• [PROBLEM STATEMENT]: Here is the task for the records below: repeat exactly the lines from the one with "## Deployment Architecture" to the one with "- **Testing**: Automated", both included, and nothing else.

Saved data entries
+ + + + + + +

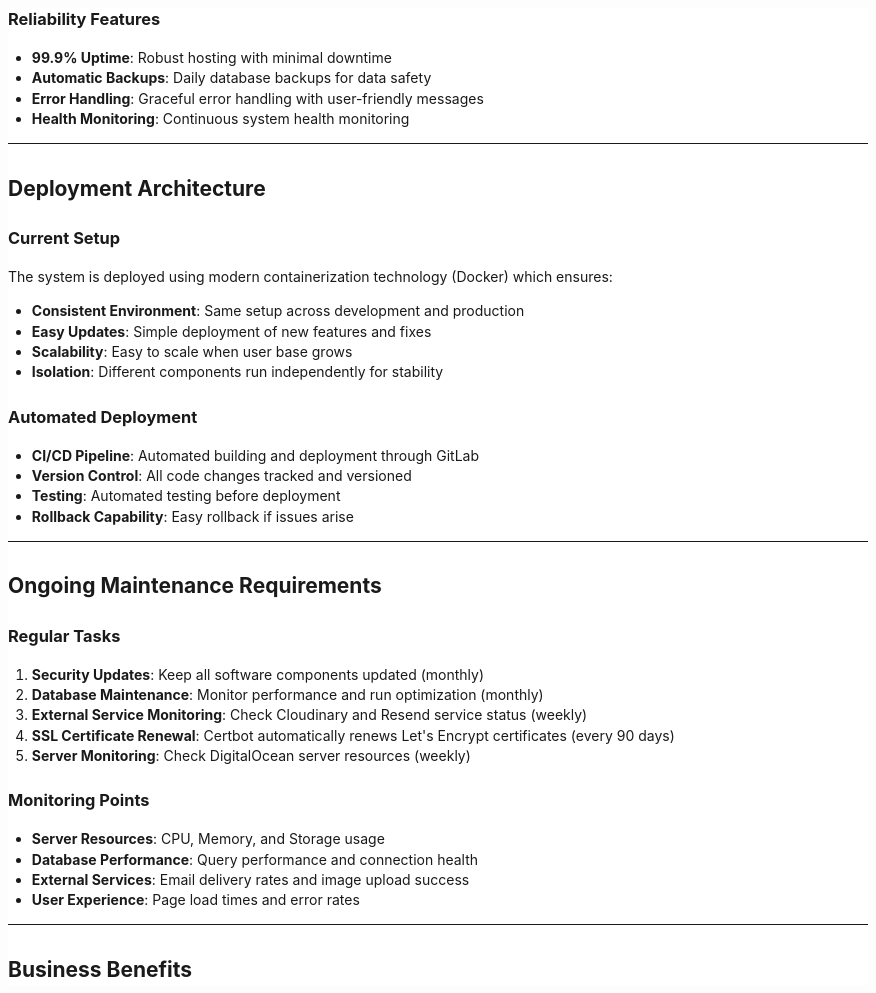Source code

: ### Reliability Features

- **99.9% Uptime**: Robust hosting with minimal downtime
- **Automatic Backups**: Daily database backups for data safety
- **Error Handling**: Graceful error handling with user-friendly messages
- **Health Monitoring**: Continuous system health monitoring

---

## Deployment Architecture

### Current Setup

The system is deployed using modern containerization technology (Docker) which ensures:

- **Consistent Environment**: Same setup across development and production
- **Easy Updates**: Simple deployment of new features and fixes
- **Scalability**: Easy to scale when user base grows
- **Isolation**: Different components run independently for stability

### Automated Deployment

- **CI/CD Pipeline**: Automated building and deployment through GitLab
- **Version Control**: All code changes tracked and versioned
- **Testing**: Automated testing before deployment
- **Rollback Capability**: Easy rollback if issues arise

---

## Ongoing Maintenance Requirements

### Regular Tasks

1. **Security Updates**: Keep all software components updated (monthly)
2. **Database Maintenance**: Monitor performance and run optimization (monthly)
3. **External Service Monitoring**: Check Cloudinary and Resend service status (weekly)
4. **SSL Certificate Renewal**: Certbot automatically renews Let's Encrypt certificates (every 90 days)
5. **Server Monitoring**: Check DigitalOcean server resources (weekly)

### Monitoring Points

- **Server Resources**: CPU, Memory, and Storage usage
- **Database Performance**: Query performance and connection health
- **External Services**: Email delivery rates and image upload success
- **User Experience**: Page load times and error rates

---

## Business Benefits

+ + + + + + +

• [ANSWER SECTION]:
## Deployment Architecture

### Current Setup

The system is deployed using modern containerization technology (Docker) which ensures:

- **Consistent Environment**: Same setup across development and production
- **Easy Updates**: Simple deployment of new features and fixes
- **Scalability**: Easy to scale when user base grows
- **Isolation**: Different components run independently for stability

### Automated Deployment

- **CI/CD Pipeline**: Automated building and deployment through GitLab
- **Version Control**: All code changes tracked and versioned
- **Testing**: Automated testing before deployment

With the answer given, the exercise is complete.